SOURCE TEXT:
#####

I suppose the title of this article appealed to some of you… But this article is about turning ‘regular’ portraits into portraits that leave a stronger impact and a three dimensions feeling in the frame. In this article I will explain the processing method and will teach you the tools to perform it yourselves. I assume that you are familiar with
Photoshop and despite this I’ll try to make the processing method as simple to understand as possible.
Introduction
Hesitation and dilemma… Despite this processing technique has been “circulating” the Internet for a while, few people are familiar with it. Every portrait I published with this processing technique (which was better than the basic photo) got enthusiastic responses such as “WOW! He really looks alive” “This really looks three-dimensional” “Roie! I want to have your baby!!” (well, the last one doesn’t really have to do with anything…). To disclose this technique is kind of like a magician revealing his trick, but since the knowledge came from the internet – it shall return to it.

#####

WORK ORDER:
Copy the portrait-editing article from "I suppose the" through "understand as possible.", and swap every "processing method" for "editing technique". The lines after the article are separate material.

#####

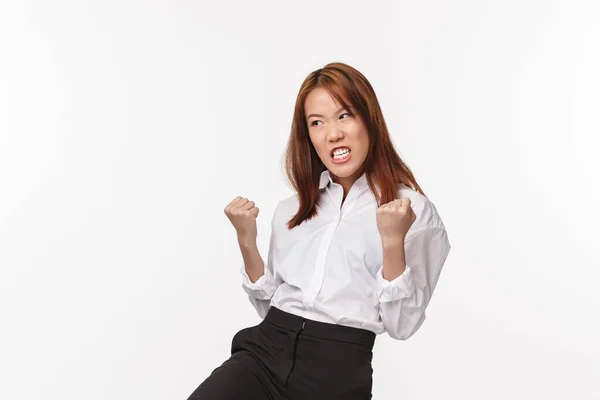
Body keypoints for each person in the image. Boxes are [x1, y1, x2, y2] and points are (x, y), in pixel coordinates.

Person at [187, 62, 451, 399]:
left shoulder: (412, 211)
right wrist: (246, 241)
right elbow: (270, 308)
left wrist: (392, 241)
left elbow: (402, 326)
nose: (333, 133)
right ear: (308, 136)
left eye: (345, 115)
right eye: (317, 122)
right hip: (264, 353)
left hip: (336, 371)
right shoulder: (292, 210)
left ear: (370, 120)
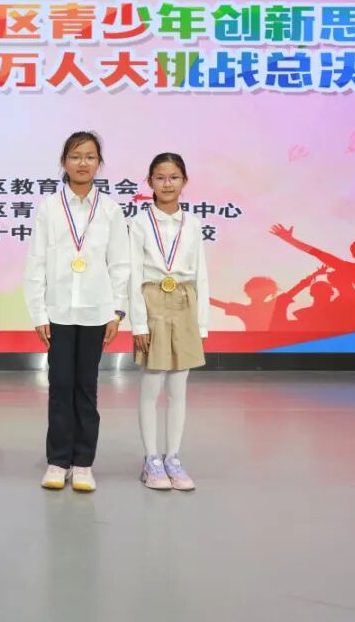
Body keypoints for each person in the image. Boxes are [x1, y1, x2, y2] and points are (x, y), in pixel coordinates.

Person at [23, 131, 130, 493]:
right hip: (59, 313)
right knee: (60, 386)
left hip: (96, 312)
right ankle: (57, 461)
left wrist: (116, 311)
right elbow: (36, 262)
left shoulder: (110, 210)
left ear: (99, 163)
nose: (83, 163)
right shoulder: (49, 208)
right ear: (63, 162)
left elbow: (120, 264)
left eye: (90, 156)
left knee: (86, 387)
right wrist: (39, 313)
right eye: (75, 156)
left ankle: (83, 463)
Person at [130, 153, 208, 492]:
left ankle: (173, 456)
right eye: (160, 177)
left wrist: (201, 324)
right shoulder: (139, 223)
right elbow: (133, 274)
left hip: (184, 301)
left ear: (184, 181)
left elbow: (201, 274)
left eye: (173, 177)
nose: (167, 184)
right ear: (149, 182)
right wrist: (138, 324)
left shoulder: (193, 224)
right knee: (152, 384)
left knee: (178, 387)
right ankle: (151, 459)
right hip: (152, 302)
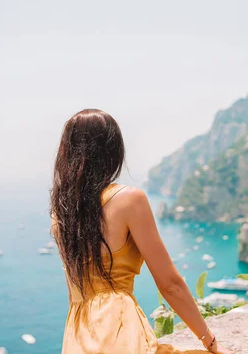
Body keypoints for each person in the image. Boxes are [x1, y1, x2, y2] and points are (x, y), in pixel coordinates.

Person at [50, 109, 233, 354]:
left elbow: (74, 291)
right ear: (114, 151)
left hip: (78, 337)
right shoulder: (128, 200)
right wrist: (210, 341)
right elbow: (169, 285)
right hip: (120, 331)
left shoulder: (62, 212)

#####

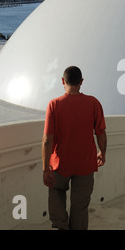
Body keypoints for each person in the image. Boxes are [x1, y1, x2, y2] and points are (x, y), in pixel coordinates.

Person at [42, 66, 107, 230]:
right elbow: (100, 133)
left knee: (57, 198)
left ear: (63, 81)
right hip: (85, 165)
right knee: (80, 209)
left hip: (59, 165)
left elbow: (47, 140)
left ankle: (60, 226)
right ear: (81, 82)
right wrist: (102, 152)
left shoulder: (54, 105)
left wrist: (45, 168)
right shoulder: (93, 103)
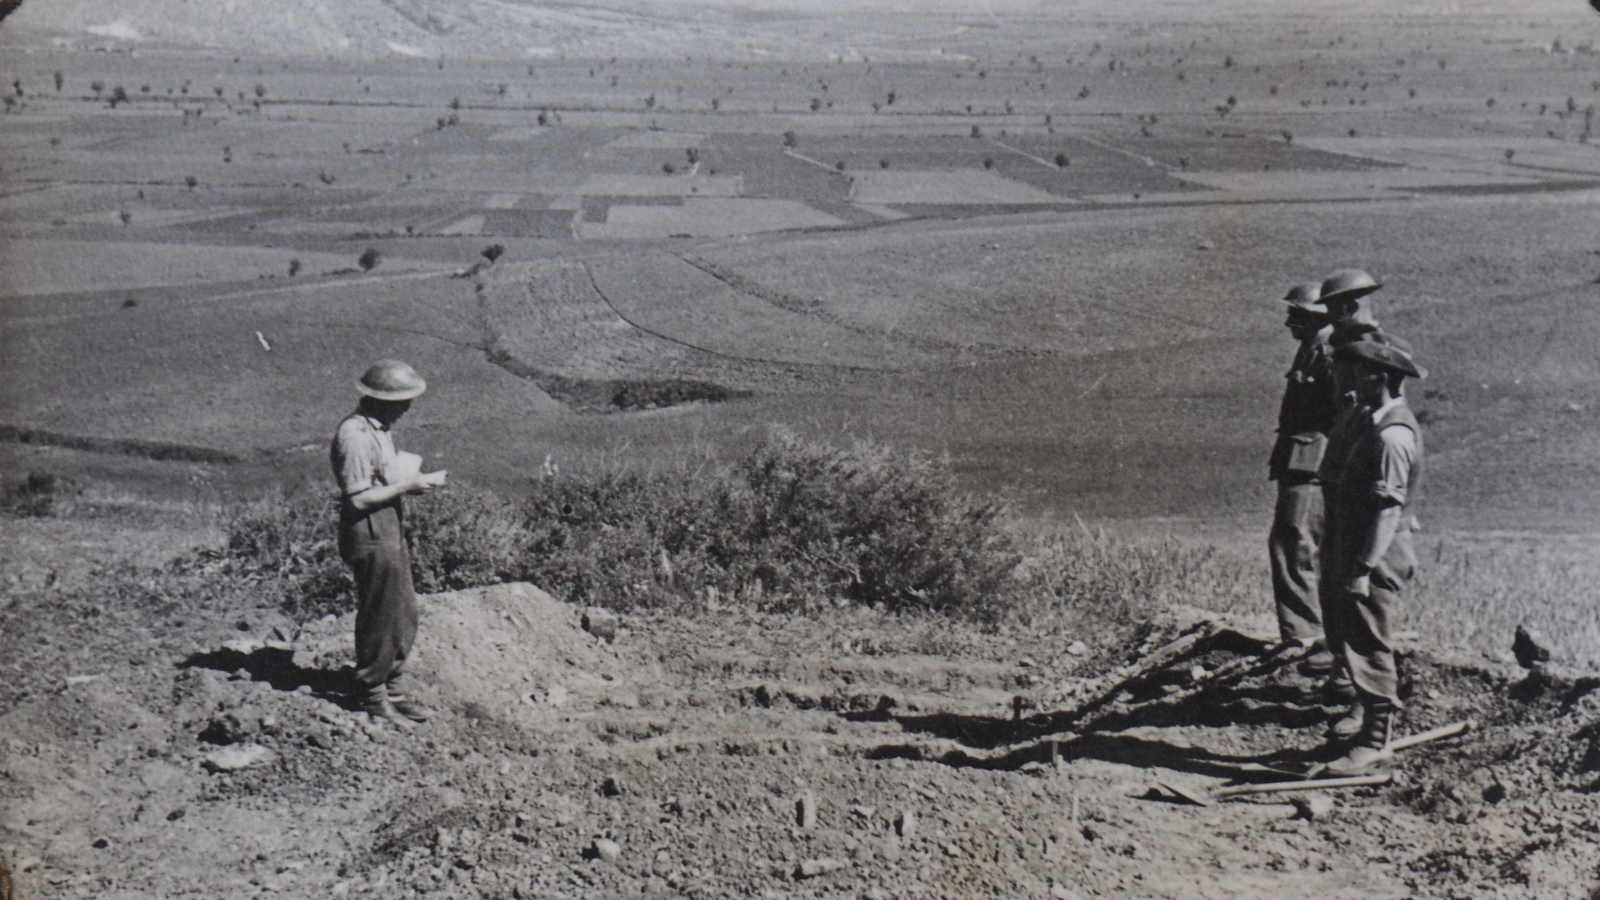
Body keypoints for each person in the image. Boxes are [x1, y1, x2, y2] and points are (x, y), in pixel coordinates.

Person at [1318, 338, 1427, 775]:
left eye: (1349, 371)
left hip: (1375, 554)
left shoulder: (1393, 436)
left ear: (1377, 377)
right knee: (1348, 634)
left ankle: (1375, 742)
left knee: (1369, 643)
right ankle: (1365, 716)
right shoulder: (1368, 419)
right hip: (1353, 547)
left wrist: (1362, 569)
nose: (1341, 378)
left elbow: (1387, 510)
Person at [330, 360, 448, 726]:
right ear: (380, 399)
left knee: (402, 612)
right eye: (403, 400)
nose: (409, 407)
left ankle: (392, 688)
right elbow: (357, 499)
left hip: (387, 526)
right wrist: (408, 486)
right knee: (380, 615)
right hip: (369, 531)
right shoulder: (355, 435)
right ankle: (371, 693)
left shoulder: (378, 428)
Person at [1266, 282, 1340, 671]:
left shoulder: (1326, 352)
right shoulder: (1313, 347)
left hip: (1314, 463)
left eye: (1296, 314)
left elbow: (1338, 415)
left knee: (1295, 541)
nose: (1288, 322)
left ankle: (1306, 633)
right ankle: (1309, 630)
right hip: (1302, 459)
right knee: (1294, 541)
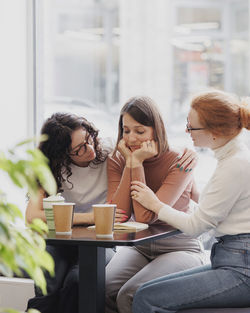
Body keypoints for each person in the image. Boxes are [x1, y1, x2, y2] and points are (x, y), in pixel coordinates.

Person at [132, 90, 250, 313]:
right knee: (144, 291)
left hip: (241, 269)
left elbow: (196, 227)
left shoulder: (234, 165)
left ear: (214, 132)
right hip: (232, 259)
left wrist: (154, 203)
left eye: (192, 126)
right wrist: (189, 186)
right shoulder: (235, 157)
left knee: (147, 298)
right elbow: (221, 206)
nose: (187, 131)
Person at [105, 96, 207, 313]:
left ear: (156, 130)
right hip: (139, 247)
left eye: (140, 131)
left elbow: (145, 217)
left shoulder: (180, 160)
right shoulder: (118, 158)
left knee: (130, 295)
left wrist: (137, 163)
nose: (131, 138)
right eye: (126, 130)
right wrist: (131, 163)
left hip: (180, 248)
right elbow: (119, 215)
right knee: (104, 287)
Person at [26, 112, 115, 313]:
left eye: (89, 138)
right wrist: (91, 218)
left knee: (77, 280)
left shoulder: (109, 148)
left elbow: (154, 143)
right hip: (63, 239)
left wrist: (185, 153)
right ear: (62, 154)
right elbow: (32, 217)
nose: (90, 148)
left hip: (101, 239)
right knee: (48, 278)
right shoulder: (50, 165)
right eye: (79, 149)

#####

RESULT:
I suppose the title of this article appealed to some of you… But this article is about turning ‘regular’ portraits into portraits that leave a stronger impact and a three dimensions feeling in the frame. In this article I will explain the editing technique and will teach you the tools to perform it yourselves. I assume that you are familiar with
Photoshop and despite this I’ll try to make the editing technique as simple to understand as possible.